#### [EXTRAIT DU DOCUMENT]
Le troisième axe d’investigation serait celui de la production des savoirs de gouvernement et de la décision publique. Les communications pourraient décrire les formes de travail sous-rémunérées, en quoi consistent le « sale boulot » (Hughes, 1951) et les tâches honorifiques, les différentes formes de rétributions matérielles, financières et symboliques, les enjeux de la division du travail, notamment de la division racialisée du travail de production des savoirs au sein des équipes ou organisations alliant consultants Nord et Sud. Au regard de situations postcoloniales particulières, on pourrait se demander par ailleurs si on assiste à une forme de « segmentation par nationalité » qui structurerait l’organisation du travail des consultants au sein des institutions internationales (Lecler, Morival & Bouagga, 2018, p. 15). Les communications pourraient aussi porter sur les savoir-faire et pratiques des consultants dans cette production des savoirs de gouvernement, le partage d’un même répertoire langagier, de mêmes outils, modèles de documents et procédures. Elles pourraient enfin traiter de leur rôle dans l’action publique aux différents stades de la formulation à la mise en œuvre, de leurs relations avec les différentes autorités publiques (gouvernements et administrations sud, agences d’aide…), leurs manières de concevoir ce rôle et ces relations. Ici serait donc interrogé le rôle politique des consultants.
Modalités pratiques
Les propositions de communications (3000 caractères hors bibliographie) doivent être soumises (en français ou en anglais) sur le site de l’APAD et envoyées à Marie-Dominique Aguillon marie-dominique.aguillon@univ-amu.fr et Camille Al Dabaghy camille.al-dabaghy@univ-paris8.fr
avant le 15 novembre 2023 minuit.

#### [CONSIGNE 1]
Réécrivez les enregistrements depuis leur début jusqu'à la ligne contenant « -0.003002, 0.373374, 0.382768]] », celle-ci comprise, en remplaçant « camera » par « view » et sans rien modifier d'autre.
Les enregistrements n'ont aucun lien avec l'extrait.

#### [ENREGISTREMENTS DE DONNÉES]
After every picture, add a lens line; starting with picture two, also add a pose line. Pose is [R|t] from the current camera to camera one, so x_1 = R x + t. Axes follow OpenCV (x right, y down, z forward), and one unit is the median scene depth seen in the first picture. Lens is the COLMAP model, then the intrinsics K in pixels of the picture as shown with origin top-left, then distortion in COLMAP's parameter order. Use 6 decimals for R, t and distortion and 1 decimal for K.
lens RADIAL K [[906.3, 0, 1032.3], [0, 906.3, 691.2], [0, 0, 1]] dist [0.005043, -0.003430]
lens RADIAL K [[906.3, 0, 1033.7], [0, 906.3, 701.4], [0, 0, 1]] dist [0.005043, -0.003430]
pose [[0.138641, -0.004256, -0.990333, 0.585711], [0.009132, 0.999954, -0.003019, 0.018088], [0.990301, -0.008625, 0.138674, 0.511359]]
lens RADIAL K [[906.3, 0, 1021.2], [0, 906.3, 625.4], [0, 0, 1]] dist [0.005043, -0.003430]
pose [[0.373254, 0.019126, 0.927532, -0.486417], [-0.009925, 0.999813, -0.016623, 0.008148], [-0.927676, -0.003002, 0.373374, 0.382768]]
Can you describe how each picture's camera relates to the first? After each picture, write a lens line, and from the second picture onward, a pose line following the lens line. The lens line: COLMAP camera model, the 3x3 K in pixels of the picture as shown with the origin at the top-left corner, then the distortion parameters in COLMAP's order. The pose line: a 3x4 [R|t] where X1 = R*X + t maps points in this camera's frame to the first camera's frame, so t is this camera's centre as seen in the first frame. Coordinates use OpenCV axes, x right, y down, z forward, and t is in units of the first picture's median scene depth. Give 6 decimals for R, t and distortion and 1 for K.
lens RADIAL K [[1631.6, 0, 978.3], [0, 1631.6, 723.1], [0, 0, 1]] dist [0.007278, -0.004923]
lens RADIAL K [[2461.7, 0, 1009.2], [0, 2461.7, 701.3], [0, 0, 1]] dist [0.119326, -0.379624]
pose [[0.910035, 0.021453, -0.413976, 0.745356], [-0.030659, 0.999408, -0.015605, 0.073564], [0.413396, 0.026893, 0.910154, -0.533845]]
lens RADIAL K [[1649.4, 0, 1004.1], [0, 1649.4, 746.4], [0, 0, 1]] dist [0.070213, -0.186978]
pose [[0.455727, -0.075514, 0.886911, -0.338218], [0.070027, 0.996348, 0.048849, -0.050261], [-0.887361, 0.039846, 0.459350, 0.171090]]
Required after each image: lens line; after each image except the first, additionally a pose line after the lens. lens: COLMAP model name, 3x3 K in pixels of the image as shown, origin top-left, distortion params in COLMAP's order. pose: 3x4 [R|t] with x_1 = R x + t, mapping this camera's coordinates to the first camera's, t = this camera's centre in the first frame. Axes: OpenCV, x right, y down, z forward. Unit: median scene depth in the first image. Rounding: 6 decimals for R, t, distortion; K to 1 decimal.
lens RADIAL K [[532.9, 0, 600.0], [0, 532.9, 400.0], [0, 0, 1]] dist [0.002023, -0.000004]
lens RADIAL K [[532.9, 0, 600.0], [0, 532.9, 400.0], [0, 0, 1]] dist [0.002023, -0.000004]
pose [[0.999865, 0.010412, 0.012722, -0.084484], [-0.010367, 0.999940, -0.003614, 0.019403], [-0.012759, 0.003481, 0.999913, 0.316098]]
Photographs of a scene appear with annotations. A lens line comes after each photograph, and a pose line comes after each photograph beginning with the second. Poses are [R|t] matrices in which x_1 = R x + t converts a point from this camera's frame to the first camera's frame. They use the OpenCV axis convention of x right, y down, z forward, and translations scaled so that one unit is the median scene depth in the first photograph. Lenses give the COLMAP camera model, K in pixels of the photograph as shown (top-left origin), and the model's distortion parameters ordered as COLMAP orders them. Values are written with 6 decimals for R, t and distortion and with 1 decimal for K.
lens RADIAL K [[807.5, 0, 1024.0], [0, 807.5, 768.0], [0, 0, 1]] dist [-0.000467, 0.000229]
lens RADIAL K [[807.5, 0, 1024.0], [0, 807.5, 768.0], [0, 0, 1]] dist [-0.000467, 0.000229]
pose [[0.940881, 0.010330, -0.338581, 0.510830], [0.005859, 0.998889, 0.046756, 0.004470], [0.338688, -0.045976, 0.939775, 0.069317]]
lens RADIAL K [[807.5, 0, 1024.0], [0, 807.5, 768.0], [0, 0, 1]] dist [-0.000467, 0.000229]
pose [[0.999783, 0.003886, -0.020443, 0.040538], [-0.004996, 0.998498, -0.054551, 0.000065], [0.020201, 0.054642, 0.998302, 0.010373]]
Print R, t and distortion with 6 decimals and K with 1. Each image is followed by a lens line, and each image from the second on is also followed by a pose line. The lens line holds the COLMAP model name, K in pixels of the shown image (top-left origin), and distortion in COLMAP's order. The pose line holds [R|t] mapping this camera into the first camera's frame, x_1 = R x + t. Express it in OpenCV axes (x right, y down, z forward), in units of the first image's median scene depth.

#### [CONSIGNE 2]
Relevez tous les auteurs dont l'extrait sur le rôle des consultants cite les travaux.

#### [CORRIGÉ 1]
After every picture, add a lens line; starting with picture two, also add a pose line. Pose is [R|t] from the current view to view one, so x_1 = R x + t. Axes follow OpenCV (x right, y down, z forward), and one unit is the median scene depth seen in the first picture. Lens is the COLMAP model, then the intrinsics K in pixels of the picture as shown with origin top-left, then distortion in COLMAP's parameter order. Use 6 decimals for R, t and distortion and 1 decimal for K.
lens RADIAL K [[906.3, 0, 1032.3], [0, 906.3, 691.2], [0, 0, 1]] dist [0.005043, -0.003430]
lens RADIAL K [[906.3, 0, 1033.7], [0, 906.3, 701.4], [0, 0, 1]] dist [0.005043, -0.003430]
pose [[0.138641, -0.004256, -0.990333, 0.585711], [0.009132, 0.999954, -0.003019, 0.018088], [0.990301, -0.008625, 0.138674, 0.511359]]
lens RADIAL K [[906.3, 0, 1021.2], [0, 906.3, 625.4], [0, 0, 1]] dist [0.005043, -0.003430]
pose [[0.373254, 0.019126, 0.927532, -0.486417], [-0.009925, 0.999813, -0.016623, 0.008148], [-0.927676, -0.003002, 0.373374, 0.382768]]

#### [CORRIGÉ 2]
Hughes
Lecler
Morival
Bouagga